■ **PASSAGE SHOWN**:
/---

Phil Ford over at Dial M for Musicology challenged music bloggers to post a list of songs randomly produced by their iPod shuffle, accompanied by explanation and/or apology. Sounds like a fun way to spend the evening, instead of trying to figure out how to teach Webern Op.11 to my students.
I should note, since at the moment the AMS listserv is roiled by a discussion of whether or not popular music scholars are smart enough to teach classical music too, that future employers should be assured that I do own classical music, I just don't put it on my iPod unless I am studying a particular piece and want to make it portable. Otherwise, the clumsy interface for classical music in iTunes drives me nuts, so I don't bother importing them. Hence, this is all pop.
1. Whitney Houston, "I Will Always Love You"
Clearly Dolly does it better.
2. Ella Fitzgerald, "Lush Life"
Again, I much prefer Billy Strayhorn singing this himself, especially when he says he used to "visit all the very gay places." He wasn't kidding. Ella is so innocent.

\---

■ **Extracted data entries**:
/---

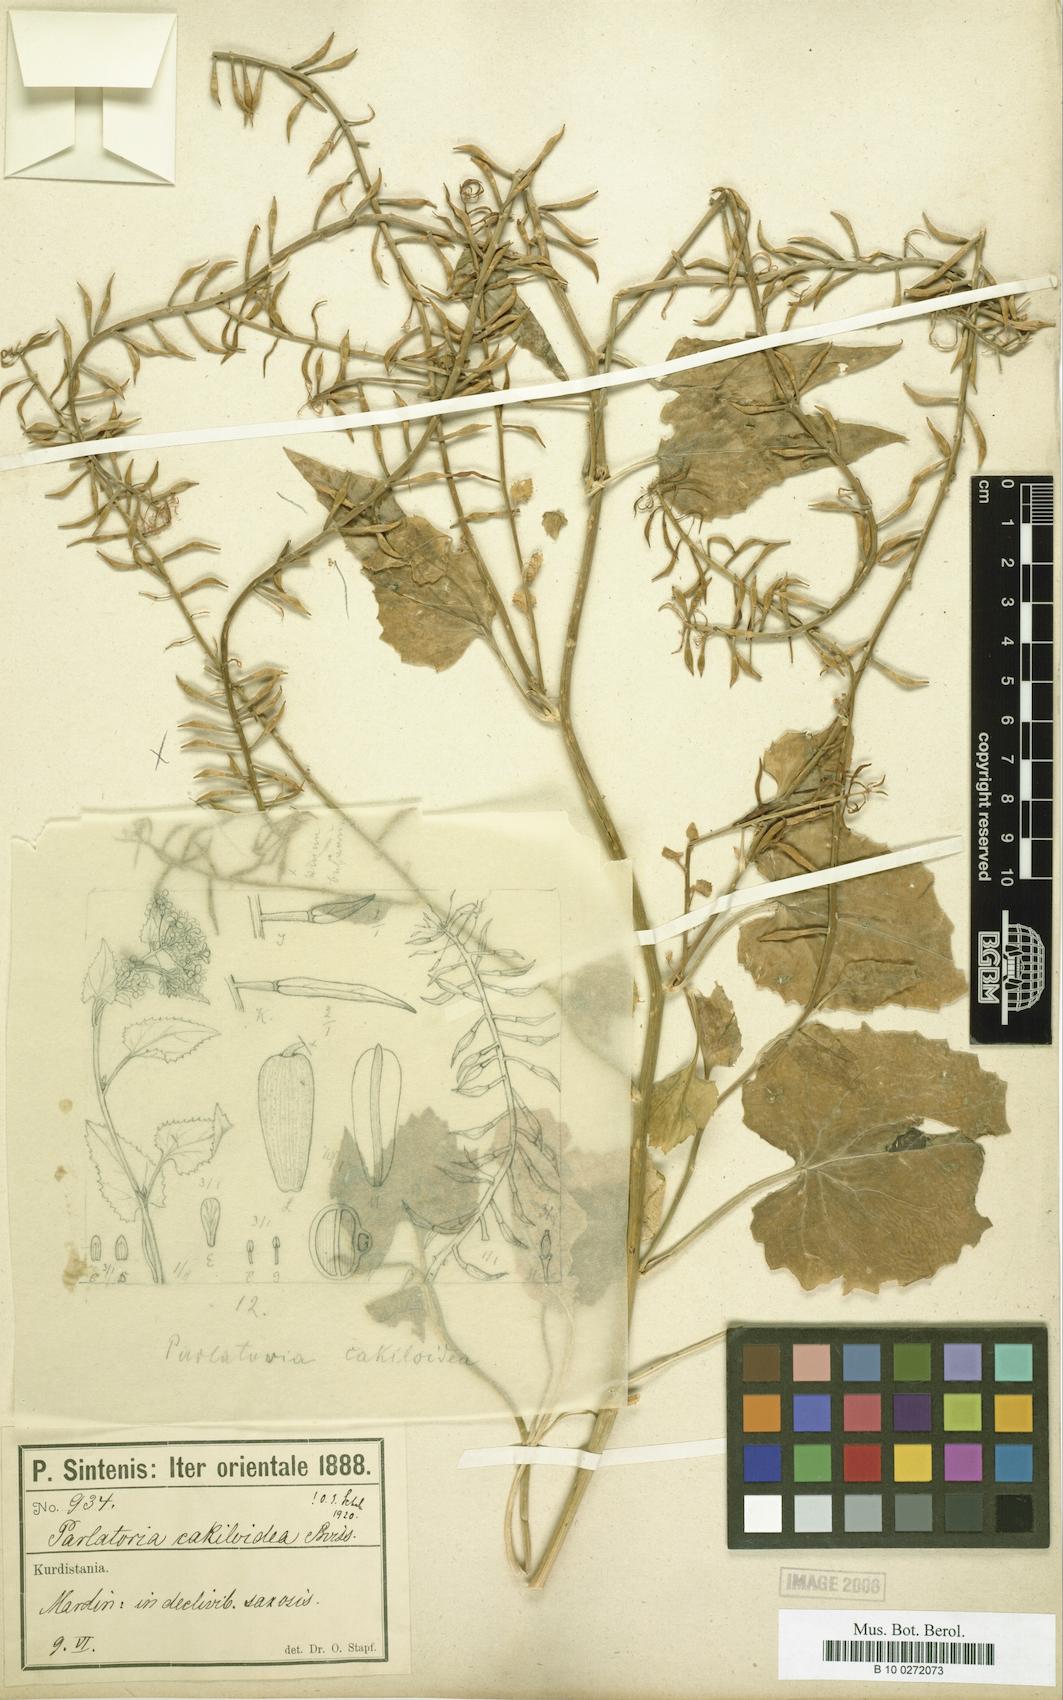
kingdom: Plantae
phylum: Tracheophyta
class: Magnoliopsida
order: Brassicales
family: Brassicaceae
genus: Parlatoria
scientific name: Parlatoria cakiloides
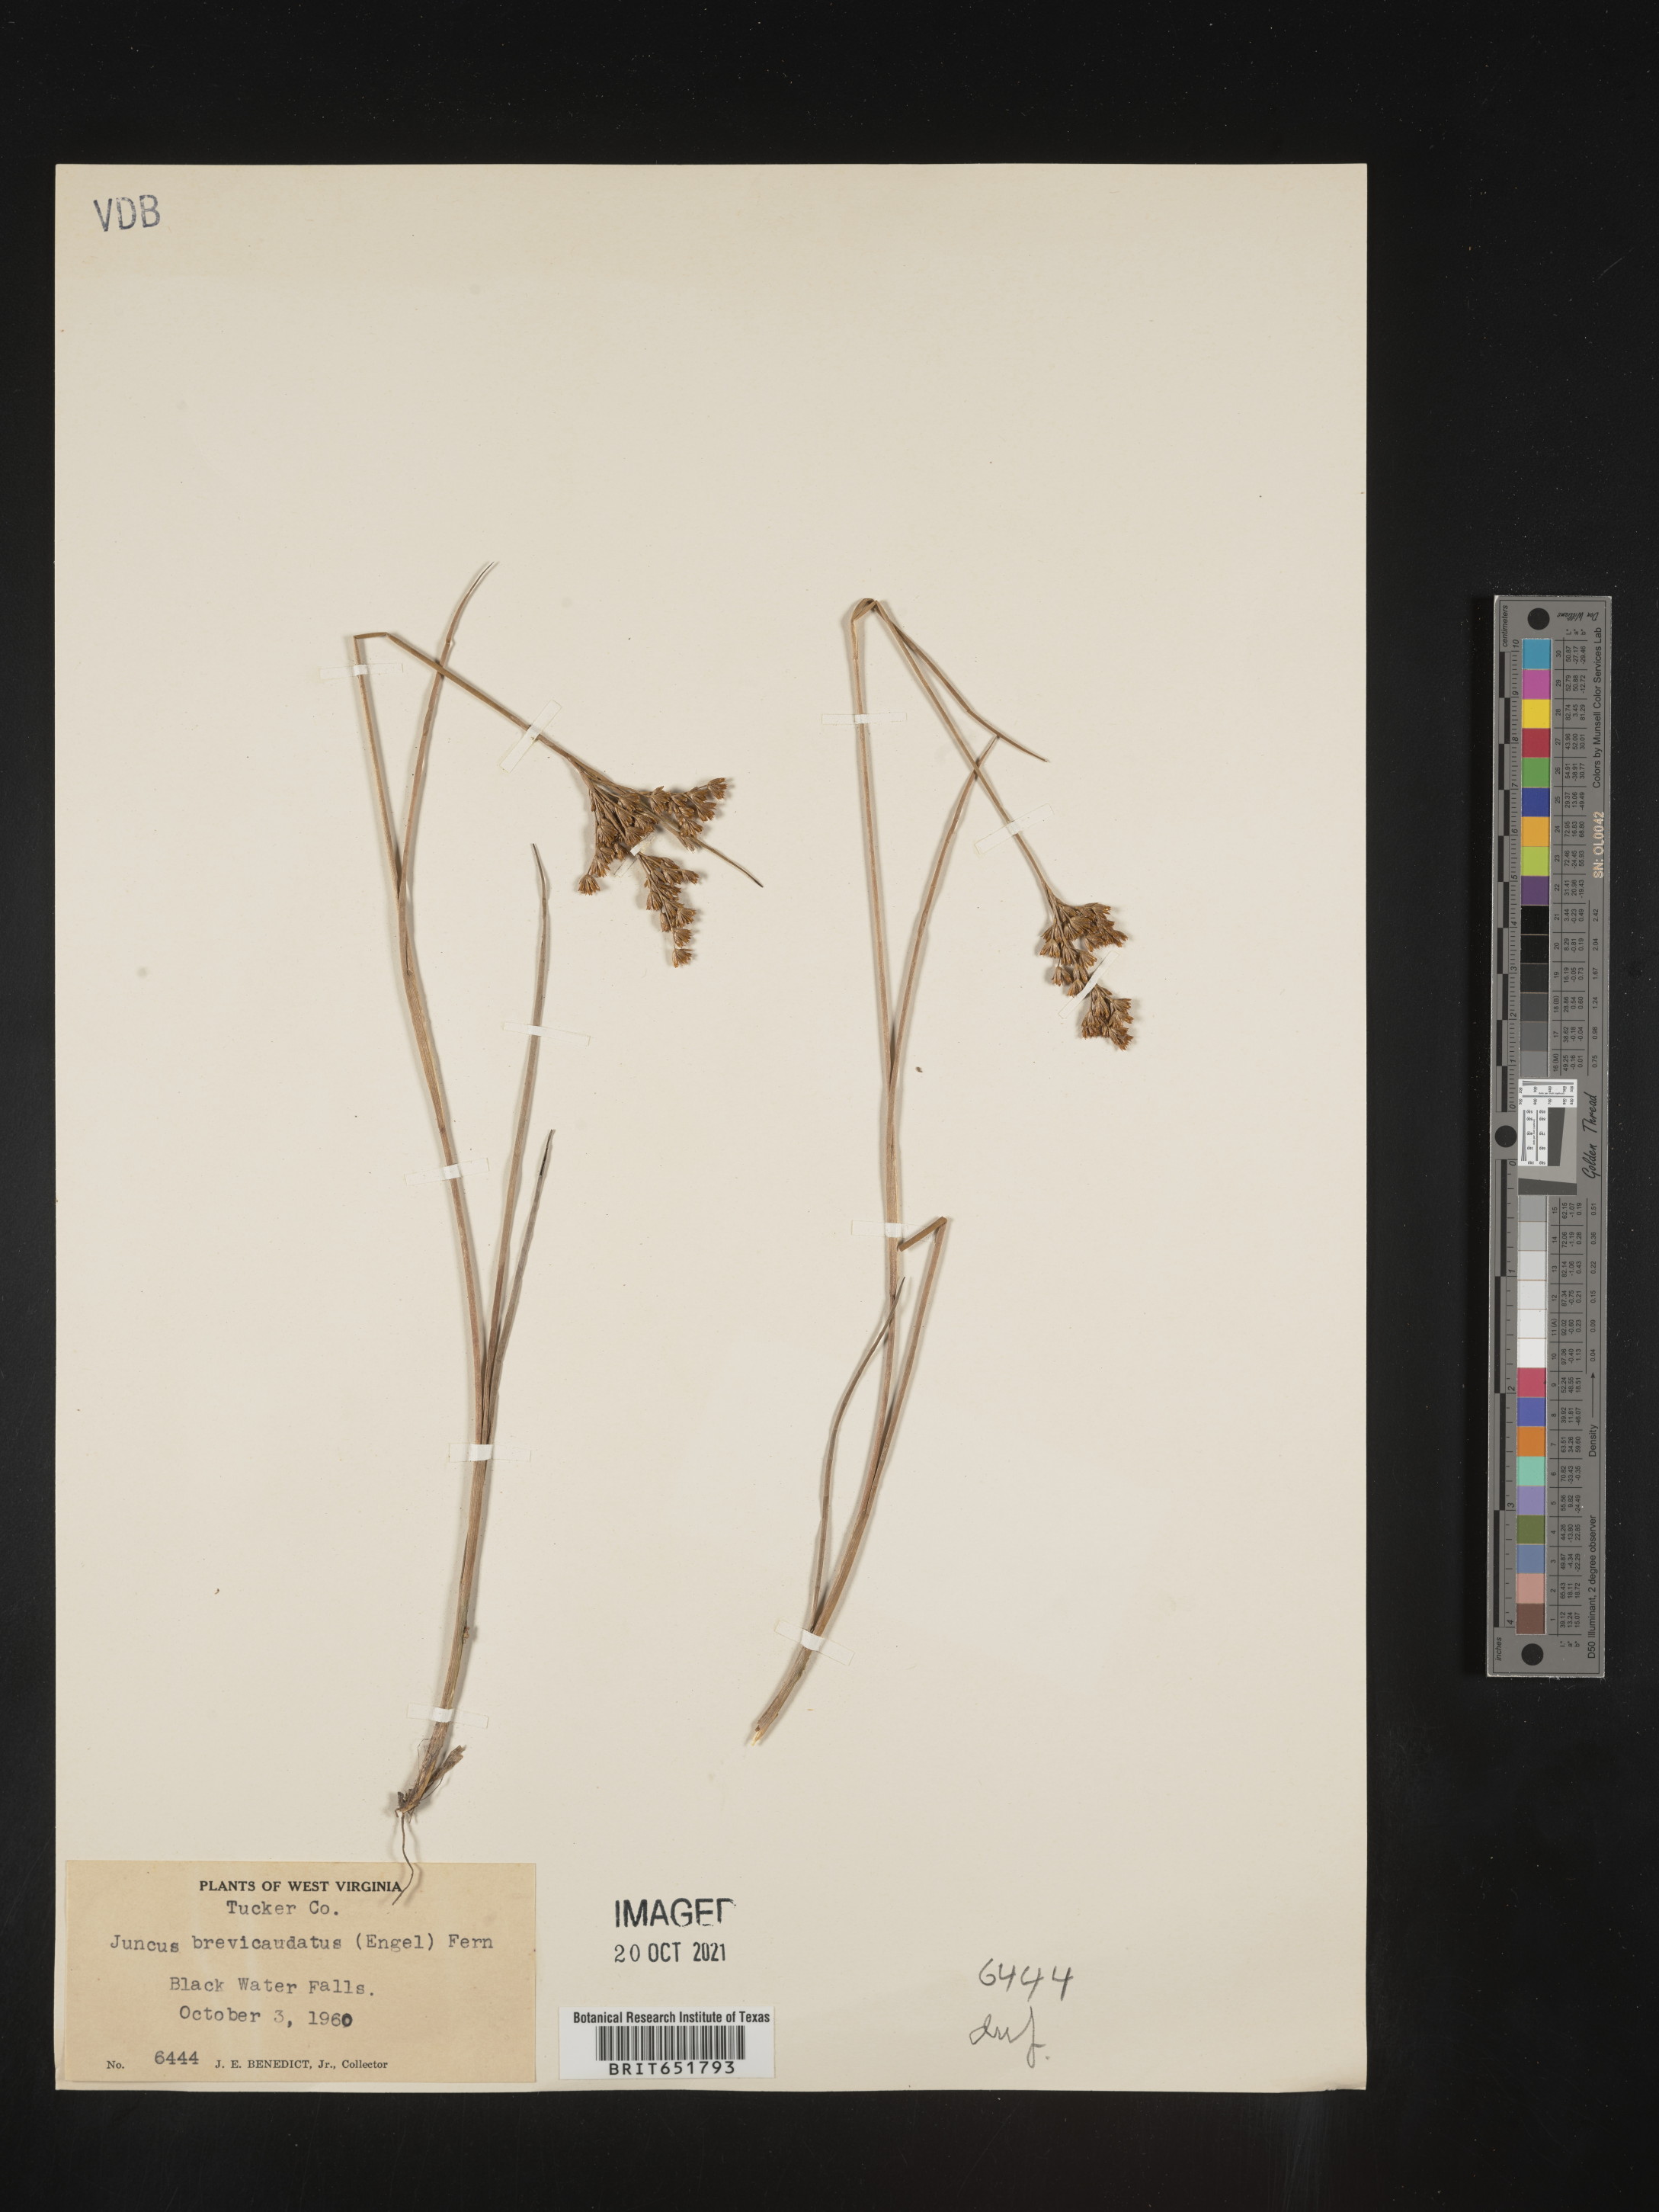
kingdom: Plantae
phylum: Tracheophyta
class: Liliopsida
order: Poales
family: Juncaceae
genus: Juncus
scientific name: Juncus brevicaudatus
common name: Narrow-panicle rush
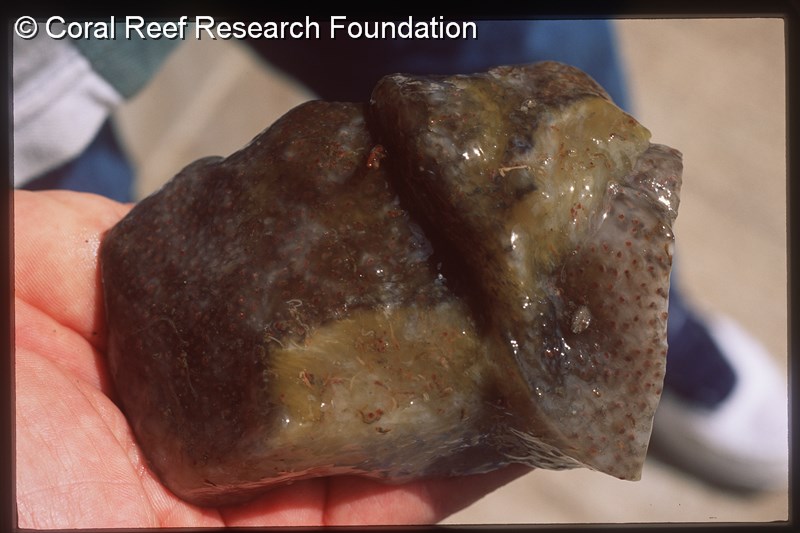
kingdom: Animalia
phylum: Chordata
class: Ascidiacea
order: Aplousobranchia
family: Pseudodistomidae
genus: Pseudodistoma
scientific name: Pseudodistoma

\---

■ **WRITTEN TASKS**:
1 - Answer these questions about the iPod shuffle blog post:
(a) Who challenged music bloggers to post a list of songs from their iPod shuffle?
(b) Why doesn't the writer bother importing classical music into iTunes?
(c) Whose performance of "Lush Life" does the writer prefer to Ella Fitzgerald's?
2 - Can you carry the iPod shuffle blog post forward from its last line, adding the next songs on the list in the same format and tone?

■ **RESULTS BY TASK**:
1 -
(a) Phil Ford, over at Dial M for Musicology.
(b) The clumsy interface for classical music in iTunes drives the writer nuts.
(c) Billy Strayhorn's, singing the song himself.

2 -
3. David Garza, "Discoball World"
Ah, David. Pronounced "Dah-veed," I think because he rediscovered his Latino heritage late in life. A little-known singer-songwriter from Austin, Texas, who is an object of simultaneous adoration and ridicule amongst my friends. He frequently plays at Largo, a little club near me, and we went through a phase of going to see him whenever he is in town, which is often. After a few weeks, it dissolved into a two-way battle, wherein we would shriek requests from the bar, and he would insult our taste from the stage. Good times.
4. Rancid, "Lock, Step, & Gone"
Okay, I was fourteen years old and living in the East Bay when Let's Go was released, so it is perfectly appropriate for me to own this song, and to have pretended at the time that I remembered the good old days of Operation Ivy. I didn't of course; I was nine when they broke up.
5. 'NSYNC, "It's Gonna Be Me"
To be honest, I was always a Backstreet Boys partisan. I mean, they were real, not like those "NSYNC pretty boys. I only have two or three random 'NSYNC tracks on my iPod, but several entire BB albums. Don't get me started on my Britney fascination.
6. Marvin Gaye, "Inner City Blues (Make Me Wanna Holler)"
No need to apologize for this one! Nothing is cooler than Marvin.
7. The Strokes, "The End Has No End"
God, the Strokes really annoy me, with their Drew Barrymore-dating ironic little synth riffs. But I do like this song.
8. The Barbarians, "Moulty"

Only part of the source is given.